O secretário da pasta comandada por Simone Tebet reiterou que a equipe econômica vai usar todos os instrumentos para garantir o cumprimento da meta de resultado primário (a diferença entre receitas e despesas). "O desafio de 2024 e de 2025 é um desafio forte no sentido de consolidação fiscal, mas, obviamente, legalmente, vamos lançar mão de todos os instrumentos", disse ele, em referência à possibilidade de contenção de despesas.
Guimarães citou ainda que, de forma prudente, a equipe econômica promoveu uma alteração no mais recente relatório bimestral para dosar a velocidade dos gastos.
A proposta incluída no decreto determina que os limites de empenho serão divididos em três períodos: até setembro, novembro e dezembro. Pelo texto, após a contenção dos R$ 15 bilhões anunciados em julho passado, os ministérios e órgãos poderão empenhar, até setembro, 35% do saldo remanescente; de setembro a novembro, mais 35%; e até dezembro, 100% do restante dos recursos livres serão liberados para empenho. "A gente está com todos instrumentos para cumprir a meta, obviamente dentro de um cenário que não tenha risco muito fora da curva ou inesperado", disse.
Guimarães afirmou também que as medidas de revisão de cadastro e renda do Benefício de Prestação Continuada (BPC) já devem ter efeitos nas contas públicas neste ano. Ele reconheceu que os gastos com o benefício e com a Previdência aceleraram, mas ponderou que as causas estão sendo estudadas.

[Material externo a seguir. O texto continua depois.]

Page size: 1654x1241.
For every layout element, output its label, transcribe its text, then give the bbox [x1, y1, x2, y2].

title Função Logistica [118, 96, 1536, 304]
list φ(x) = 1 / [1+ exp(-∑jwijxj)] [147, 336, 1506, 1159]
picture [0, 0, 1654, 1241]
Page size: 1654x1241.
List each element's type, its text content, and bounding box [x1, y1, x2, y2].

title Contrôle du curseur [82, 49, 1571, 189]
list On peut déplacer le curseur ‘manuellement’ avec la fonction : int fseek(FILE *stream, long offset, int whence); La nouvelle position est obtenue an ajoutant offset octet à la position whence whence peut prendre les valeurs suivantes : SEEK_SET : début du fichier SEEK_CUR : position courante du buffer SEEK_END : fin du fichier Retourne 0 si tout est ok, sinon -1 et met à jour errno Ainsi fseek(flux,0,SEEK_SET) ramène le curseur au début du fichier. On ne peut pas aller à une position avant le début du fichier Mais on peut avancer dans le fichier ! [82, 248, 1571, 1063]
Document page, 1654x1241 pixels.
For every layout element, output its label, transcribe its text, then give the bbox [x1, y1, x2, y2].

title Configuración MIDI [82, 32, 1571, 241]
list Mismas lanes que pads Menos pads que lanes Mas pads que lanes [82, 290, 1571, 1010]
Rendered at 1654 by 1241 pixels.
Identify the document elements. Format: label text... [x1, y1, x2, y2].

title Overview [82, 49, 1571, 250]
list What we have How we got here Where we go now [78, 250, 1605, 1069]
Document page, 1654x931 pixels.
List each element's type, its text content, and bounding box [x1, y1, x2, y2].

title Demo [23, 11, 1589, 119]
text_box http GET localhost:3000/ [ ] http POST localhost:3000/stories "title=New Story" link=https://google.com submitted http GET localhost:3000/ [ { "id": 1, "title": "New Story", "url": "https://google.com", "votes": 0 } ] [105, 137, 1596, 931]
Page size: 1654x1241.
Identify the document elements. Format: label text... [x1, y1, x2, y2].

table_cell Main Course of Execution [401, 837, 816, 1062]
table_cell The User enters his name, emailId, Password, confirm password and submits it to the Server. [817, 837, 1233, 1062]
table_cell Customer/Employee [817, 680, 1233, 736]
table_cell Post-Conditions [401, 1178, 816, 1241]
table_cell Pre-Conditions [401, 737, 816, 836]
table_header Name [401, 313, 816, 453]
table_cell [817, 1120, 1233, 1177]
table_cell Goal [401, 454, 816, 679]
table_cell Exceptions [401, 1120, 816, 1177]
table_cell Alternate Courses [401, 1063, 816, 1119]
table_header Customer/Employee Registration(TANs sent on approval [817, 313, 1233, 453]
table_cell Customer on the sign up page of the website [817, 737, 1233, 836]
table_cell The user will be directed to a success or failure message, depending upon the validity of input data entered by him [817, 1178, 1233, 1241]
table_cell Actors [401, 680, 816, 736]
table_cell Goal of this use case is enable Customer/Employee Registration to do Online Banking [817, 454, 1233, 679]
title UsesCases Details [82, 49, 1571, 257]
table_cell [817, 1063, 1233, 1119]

O secretário disse que o gasto obrigatório não é um cheque em branco para os ministérios e reiterou a importância de se fazer uma revisão desses gastos para abrir espaço orçamentário para outras despesas discricionárias.
Desoneração
Ainda durante a live, Guimarães afirmou que, se não houver um acordo sobre a compensação da desoneração da folha de pagamento até a data de envio do Projeto de Lei Orçamentária Anual (PLOA) de 2025, a equipe econômica trabalhará com o cenário "prudente", ou seja, considerando uma compensação não suficiente para cobrir o rombo fiscal. O projeto tem de ser enviado ao Congresso até o próximo dia 30.
As informações são do jornal O Estado de S. Paulo.